__Exercise passage__
The Starstreet Precinct (星街社區) is a neighborhood in Wan Chai, Hong Kong, centred on Three Pacific Place and comprising mainly Star Street (星街), Moon Street (月街), Sun Street (日街), St. Francis Street (聖佛蘭士街), St. Francis Yard (進教圍), and Wing Fung Street (永豐街).

==History==
The hilly area of the streets was the earliest burial ground assigned by the Hong Kong Government in 1841 for the non-Chinese population. This was removed in 1889 and replaced by residential buildings for local Chinese.

In 1890, Star Street became the site of Hongkong Electric's Wan Chai Power Plant, the first electricity generating station in Hong Kong. In celebration of the new street lights brought by the plant, the surrounding streets were renamed, "sun", "moon" and "star" as in the Three Character Classic. The station was demolished in 1922.

Starting in 1988, Swire Properties, the developer of Pacific Place, started acquiring properties in the neighbourhood. Having acquired a large number of properties there, they started transforming the area into a commercial neighbourhood. They retained ownership of the car parks, shops and restaurants, and went into such details as designing specific street signs.

==Features==
The area has now evolved into a shopping and dining area with cafés restaurants, bars, galleries, florists and home design outlets as well as arts and cultural programmes like art exhibitions, charity events and cultural performances.

Together with a landscaped environment, these shops have significantly modified the area's economic profile and aspect. The Three Pacific Place Link connects the precinct to the rest of the Pacific Place complex and the Admiralty MTR station. The 280 metre link, equipped with travelators, was completed in 2007.

__Problem description__
According to the passage on the Starstreet Precinct, in what year was the Wan Chai Power Plant station on Star Street demolished?

Saved data entries
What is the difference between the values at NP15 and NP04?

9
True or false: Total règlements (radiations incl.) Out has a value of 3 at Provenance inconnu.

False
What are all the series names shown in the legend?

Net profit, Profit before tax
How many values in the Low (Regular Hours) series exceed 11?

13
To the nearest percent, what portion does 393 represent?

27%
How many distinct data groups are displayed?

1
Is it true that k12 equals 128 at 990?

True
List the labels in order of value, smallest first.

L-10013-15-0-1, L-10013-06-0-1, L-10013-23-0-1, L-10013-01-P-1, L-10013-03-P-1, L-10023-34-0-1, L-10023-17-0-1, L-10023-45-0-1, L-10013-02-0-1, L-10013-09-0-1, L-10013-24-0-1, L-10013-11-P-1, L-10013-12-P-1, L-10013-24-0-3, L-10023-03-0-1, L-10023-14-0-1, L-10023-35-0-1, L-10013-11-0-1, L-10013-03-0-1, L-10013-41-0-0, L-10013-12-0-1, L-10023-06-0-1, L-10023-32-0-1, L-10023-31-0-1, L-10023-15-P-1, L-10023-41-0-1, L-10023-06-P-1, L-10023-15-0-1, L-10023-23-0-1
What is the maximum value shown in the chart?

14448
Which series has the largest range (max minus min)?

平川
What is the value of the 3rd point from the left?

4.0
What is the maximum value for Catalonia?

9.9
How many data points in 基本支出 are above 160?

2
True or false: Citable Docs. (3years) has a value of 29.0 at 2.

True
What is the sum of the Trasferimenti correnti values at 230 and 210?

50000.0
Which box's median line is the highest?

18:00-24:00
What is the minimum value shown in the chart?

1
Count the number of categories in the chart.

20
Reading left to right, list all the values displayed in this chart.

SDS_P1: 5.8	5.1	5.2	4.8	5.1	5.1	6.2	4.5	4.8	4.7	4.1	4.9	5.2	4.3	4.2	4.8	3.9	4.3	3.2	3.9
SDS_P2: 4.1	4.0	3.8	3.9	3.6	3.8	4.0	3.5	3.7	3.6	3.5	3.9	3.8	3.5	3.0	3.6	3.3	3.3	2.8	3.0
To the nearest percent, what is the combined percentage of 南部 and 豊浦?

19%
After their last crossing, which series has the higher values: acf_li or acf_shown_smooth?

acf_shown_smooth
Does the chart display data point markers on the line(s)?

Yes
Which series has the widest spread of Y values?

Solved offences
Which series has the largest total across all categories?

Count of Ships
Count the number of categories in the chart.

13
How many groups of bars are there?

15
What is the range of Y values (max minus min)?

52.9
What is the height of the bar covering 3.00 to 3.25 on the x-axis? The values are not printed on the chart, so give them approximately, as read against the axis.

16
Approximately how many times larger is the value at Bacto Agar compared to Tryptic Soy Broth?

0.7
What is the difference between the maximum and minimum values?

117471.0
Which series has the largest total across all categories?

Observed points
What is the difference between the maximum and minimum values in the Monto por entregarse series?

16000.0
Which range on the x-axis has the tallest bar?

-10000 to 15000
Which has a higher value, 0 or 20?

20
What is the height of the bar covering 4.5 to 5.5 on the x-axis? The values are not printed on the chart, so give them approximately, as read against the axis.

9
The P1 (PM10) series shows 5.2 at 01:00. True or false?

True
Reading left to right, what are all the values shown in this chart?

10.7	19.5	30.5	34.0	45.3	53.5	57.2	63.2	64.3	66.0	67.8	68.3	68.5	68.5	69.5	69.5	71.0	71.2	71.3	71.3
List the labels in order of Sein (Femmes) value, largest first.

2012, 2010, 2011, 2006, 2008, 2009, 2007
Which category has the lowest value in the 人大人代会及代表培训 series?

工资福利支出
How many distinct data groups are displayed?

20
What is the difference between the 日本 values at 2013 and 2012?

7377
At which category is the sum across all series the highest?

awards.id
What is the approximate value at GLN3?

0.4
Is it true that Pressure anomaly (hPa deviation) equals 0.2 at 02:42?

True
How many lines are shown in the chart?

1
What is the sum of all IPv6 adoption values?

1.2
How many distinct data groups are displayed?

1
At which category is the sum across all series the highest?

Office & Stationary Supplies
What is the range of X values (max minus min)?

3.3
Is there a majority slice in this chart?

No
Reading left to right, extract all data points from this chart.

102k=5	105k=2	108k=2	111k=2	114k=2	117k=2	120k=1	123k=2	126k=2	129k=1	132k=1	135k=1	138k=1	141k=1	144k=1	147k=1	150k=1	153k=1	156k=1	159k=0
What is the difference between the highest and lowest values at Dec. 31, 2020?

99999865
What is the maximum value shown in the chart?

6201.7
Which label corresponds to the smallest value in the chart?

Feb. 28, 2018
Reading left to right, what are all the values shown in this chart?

__Answer below__
1922